Как признается Евгения Модильяни в своей «Книге разумений», Амедео видел все эти вещицы, но счел их не представляющими никакой ценности. Последнее может показаться удивительным с нынешней точки зрения, предполагающей интерес к историческому прошлому и безусловное почтение к древностям, Модильяни же, исходя из своих эстетических понятий, видимо, нашел, что они гораздо ниже тех немногих совершенных образчиков старинного искусства, которые чтил он сам; при всем том, если прислушаться к мнению Жанны Модильяни, его собственная картина «Нищий в Ливорно», несмотря на сезанновскую композиционную структуру, хотя и весьма размытую, но узнаваемую, наводит на мысль о ее несомненном родстве с упомянутым выше маленьким неаполитанским полотном того же содержания.
На исходе июля, собравшись воспроизвести в мраморе некоторые свои этюды голов, он просит старшего брата Джузеппе Эмануэле помочь ему добраться до Каррары. После чего выезжает в Серравеццу и Пьетрасанту — те самые места, где Микеланджело помечал своими инициалами мраморные блоки, которые он избрал для римских статуй. С помощью брата он находит очень красивый мраморный блок и место, где сможет его обрабатывать.
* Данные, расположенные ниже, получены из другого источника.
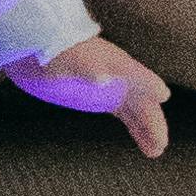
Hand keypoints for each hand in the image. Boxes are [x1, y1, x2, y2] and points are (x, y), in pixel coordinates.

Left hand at [0, 36, 169, 157]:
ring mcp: (109, 87)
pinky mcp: (98, 97)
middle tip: (159, 145)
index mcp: (114, 64)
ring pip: (136, 110)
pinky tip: (141, 140)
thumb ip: (86, 65)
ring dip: (146, 129)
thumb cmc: (52, 47)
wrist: (33, 44)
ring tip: (154, 151)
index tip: (162, 96)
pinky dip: (135, 127)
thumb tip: (103, 77)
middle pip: (141, 99)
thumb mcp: (67, 54)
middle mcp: (117, 76)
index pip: (138, 75)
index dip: (150, 85)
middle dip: (152, 121)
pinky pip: (124, 113)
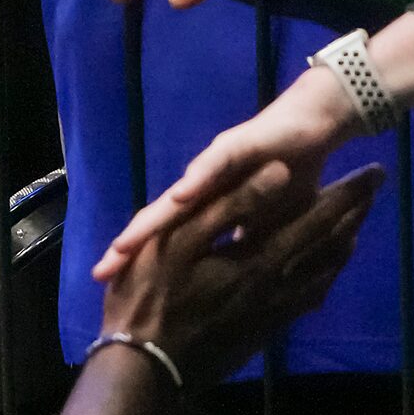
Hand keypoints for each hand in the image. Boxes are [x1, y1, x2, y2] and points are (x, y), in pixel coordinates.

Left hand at [94, 13, 413, 282]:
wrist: (311, 127)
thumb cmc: (282, 176)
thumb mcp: (262, 224)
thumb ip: (241, 244)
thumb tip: (229, 279)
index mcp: (206, 206)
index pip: (167, 238)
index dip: (142, 261)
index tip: (116, 287)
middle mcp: (199, 185)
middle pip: (157, 219)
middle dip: (130, 245)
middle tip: (102, 271)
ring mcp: (211, 165)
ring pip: (174, 195)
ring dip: (151, 220)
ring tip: (125, 244)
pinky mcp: (233, 146)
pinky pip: (211, 164)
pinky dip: (195, 180)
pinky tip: (179, 198)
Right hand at [98, 154, 382, 385]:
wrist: (148, 368)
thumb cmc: (151, 295)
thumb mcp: (180, 239)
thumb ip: (232, 204)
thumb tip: (279, 172)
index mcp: (262, 260)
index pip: (319, 220)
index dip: (349, 194)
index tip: (374, 173)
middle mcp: (280, 287)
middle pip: (330, 246)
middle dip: (355, 214)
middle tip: (374, 190)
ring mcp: (275, 313)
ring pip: (324, 275)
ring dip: (344, 245)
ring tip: (356, 227)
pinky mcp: (264, 331)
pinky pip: (309, 299)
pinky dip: (324, 278)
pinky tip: (322, 276)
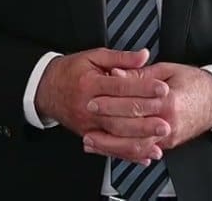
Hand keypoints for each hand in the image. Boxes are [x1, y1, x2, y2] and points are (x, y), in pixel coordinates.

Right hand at [34, 47, 170, 155]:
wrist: (45, 89)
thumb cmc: (71, 71)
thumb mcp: (93, 56)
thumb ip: (120, 57)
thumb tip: (144, 56)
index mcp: (91, 83)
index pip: (121, 87)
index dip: (144, 88)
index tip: (162, 88)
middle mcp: (89, 106)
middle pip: (120, 114)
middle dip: (145, 118)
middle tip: (166, 120)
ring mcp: (88, 123)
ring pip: (116, 134)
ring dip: (140, 138)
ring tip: (159, 137)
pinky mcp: (88, 135)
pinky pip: (110, 148)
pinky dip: (128, 153)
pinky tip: (144, 155)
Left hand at [84, 63, 211, 157]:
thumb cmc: (194, 82)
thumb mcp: (167, 70)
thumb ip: (140, 74)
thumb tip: (117, 74)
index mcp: (167, 100)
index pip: (133, 102)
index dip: (110, 102)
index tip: (93, 98)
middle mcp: (168, 122)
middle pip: (130, 126)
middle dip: (105, 122)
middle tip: (87, 117)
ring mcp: (168, 137)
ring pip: (133, 145)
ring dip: (110, 144)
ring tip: (91, 140)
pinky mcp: (168, 145)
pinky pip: (143, 150)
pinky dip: (124, 152)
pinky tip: (110, 150)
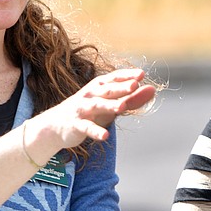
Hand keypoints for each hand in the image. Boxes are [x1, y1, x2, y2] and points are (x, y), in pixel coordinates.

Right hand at [36, 68, 156, 150]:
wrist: (56, 125)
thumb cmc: (89, 112)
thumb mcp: (111, 104)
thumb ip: (133, 98)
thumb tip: (153, 90)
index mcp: (99, 87)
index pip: (114, 78)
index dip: (127, 75)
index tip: (141, 74)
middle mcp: (90, 95)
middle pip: (107, 90)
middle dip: (121, 87)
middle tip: (135, 84)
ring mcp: (82, 109)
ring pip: (97, 106)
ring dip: (109, 105)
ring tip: (122, 106)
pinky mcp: (76, 125)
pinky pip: (87, 128)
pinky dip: (95, 131)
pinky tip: (105, 136)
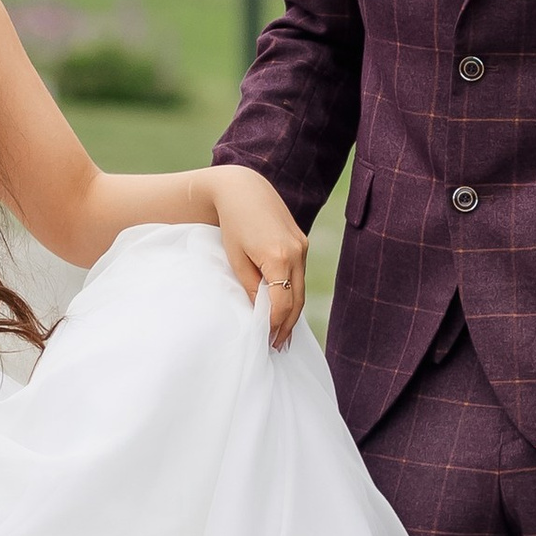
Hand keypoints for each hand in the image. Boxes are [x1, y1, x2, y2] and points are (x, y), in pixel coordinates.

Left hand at [211, 165, 307, 347]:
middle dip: (287, 325)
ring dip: (292, 312)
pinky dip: (293, 293)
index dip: (273, 325)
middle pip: (296, 300)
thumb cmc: (233, 223)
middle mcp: (296, 253)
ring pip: (300, 289)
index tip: (265, 341)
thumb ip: (250, 287)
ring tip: (281, 333)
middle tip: (277, 346)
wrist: (243, 188)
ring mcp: (302, 246)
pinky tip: (284, 306)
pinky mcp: (302, 242)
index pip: (281, 304)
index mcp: (278, 258)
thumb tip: (260, 313)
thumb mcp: (236, 259)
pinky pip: (299, 275)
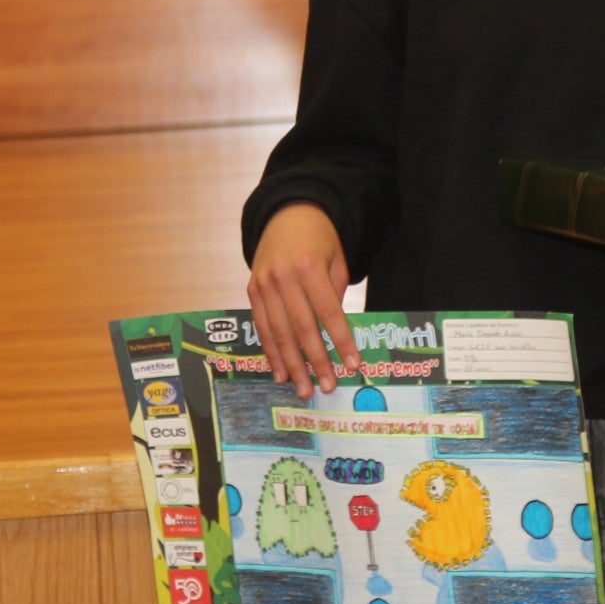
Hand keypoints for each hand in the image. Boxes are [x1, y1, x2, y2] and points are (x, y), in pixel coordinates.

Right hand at [246, 204, 361, 399]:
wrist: (287, 215)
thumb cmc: (320, 239)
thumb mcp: (337, 259)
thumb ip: (335, 293)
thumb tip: (335, 335)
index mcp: (309, 266)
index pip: (328, 311)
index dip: (340, 340)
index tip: (352, 364)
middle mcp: (283, 277)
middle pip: (301, 327)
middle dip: (316, 360)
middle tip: (327, 386)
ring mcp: (264, 285)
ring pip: (279, 333)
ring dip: (292, 365)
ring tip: (304, 389)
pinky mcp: (252, 291)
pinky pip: (262, 327)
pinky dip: (271, 352)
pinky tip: (280, 372)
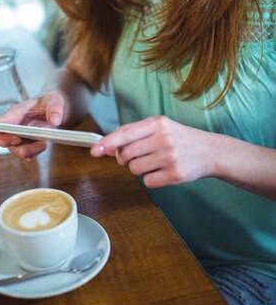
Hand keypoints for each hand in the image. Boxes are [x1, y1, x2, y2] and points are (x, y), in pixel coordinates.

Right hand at [0, 91, 64, 159]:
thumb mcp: (54, 98)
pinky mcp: (26, 147)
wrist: (52, 108)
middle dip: (23, 145)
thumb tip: (55, 121)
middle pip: (5, 145)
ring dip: (34, 148)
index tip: (17, 136)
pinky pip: (29, 156)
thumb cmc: (47, 101)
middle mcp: (11, 129)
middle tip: (40, 139)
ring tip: (45, 138)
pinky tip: (45, 141)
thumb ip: (55, 106)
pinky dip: (38, 151)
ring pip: (20, 153)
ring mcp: (17, 140)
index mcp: (12, 115)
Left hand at [90, 115, 215, 187]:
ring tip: (155, 162)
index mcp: (157, 123)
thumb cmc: (180, 139)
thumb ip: (134, 135)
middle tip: (139, 155)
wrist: (211, 151)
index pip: (125, 133)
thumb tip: (108, 147)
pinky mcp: (175, 174)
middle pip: (126, 154)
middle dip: (125, 158)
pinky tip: (164, 171)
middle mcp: (163, 138)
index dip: (108, 142)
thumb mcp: (160, 128)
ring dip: (139, 169)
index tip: (94, 150)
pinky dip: (152, 179)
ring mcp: (169, 157)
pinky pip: (148, 181)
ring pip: (134, 169)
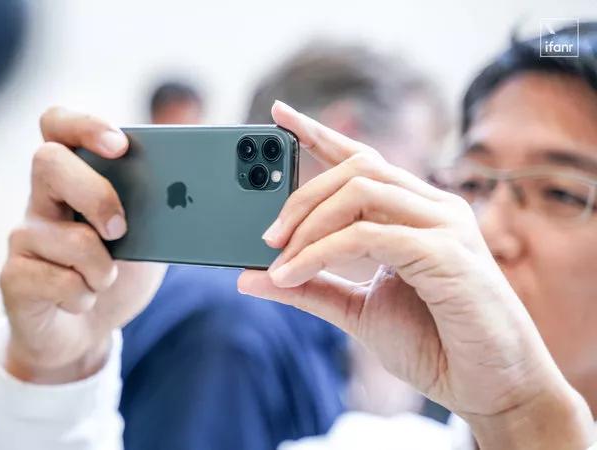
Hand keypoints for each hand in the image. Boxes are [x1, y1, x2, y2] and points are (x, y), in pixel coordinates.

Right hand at [0, 107, 165, 383]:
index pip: (58, 125)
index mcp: (73, 178)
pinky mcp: (13, 276)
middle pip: (48, 162)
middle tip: (121, 229)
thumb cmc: (116, 275)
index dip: (83, 125)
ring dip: (104, 270)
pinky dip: (86, 297)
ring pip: (68, 238)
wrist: (85, 332)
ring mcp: (23, 237)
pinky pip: (60, 281)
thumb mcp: (148, 239)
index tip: (119, 144)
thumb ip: (159, 211)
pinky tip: (81, 300)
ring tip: (104, 280)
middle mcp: (41, 199)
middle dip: (95, 194)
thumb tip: (188, 193)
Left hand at [238, 101, 593, 448]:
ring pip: (361, 190)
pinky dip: (320, 252)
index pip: (362, 159)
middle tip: (267, 237)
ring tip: (277, 261)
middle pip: (357, 168)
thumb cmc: (433, 344)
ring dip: (309, 224)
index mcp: (415, 213)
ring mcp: (444, 225)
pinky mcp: (446, 252)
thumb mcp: (356, 310)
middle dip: (301, 196)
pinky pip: (368, 234)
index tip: (278, 115)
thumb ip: (308, 288)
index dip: (319, 133)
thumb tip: (248, 278)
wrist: (489, 388)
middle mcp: (433, 208)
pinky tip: (292, 275)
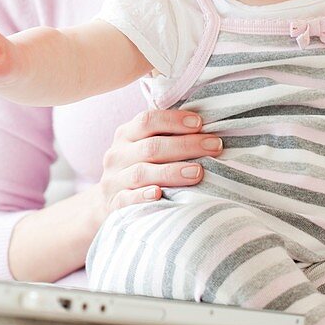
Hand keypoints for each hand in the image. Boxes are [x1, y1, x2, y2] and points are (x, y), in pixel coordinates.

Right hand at [91, 108, 224, 222]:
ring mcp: (113, 180)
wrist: (110, 199)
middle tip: (215, 146)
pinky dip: (143, 196)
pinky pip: (127, 199)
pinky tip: (159, 194)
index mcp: (125, 134)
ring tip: (198, 172)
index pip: (147, 121)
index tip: (200, 123)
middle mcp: (117, 155)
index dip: (174, 120)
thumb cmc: (140, 166)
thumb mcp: (144, 146)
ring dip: (171, 172)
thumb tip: (207, 126)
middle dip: (186, 145)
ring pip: (141, 173)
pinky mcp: (114, 203)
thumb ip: (167, 136)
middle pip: (151, 147)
И вот в страшную жару, невзирая на протесты врача, Амедео часами бьет молотком по резцу. Но очень скоро он отдает себе отчет, что пыль и каменная крошка, поднимаемые в воздух во время работы, губительны для его легких, и без того очень чувствительных. Опять начинается сильный кашель, гулкий и с медициной точки зрения «нехороший». Модильяни снова, уже не впервые, вынужден проститься со своей мечтой.
Его пребывание в Ливорно, поначалу сулившее столько радости от работы и общения с близкими, мало-помалу превращается в кошмар. Находиться в Карраре среди всего этого белоснежного великолепия, в местах, куда встарь отправлялись за мрамором для своих статуй флорентийские ваятели, — и та четверка великих мастеров разных эпох, объединенных общим именем Пизано, и Гирландайо, и Микеланджело, — но при этом не иметь возможности ваять самому! Это уже предел невезения, самый болезненный крах иллюзий, вызывающий у него приступ отчаяния.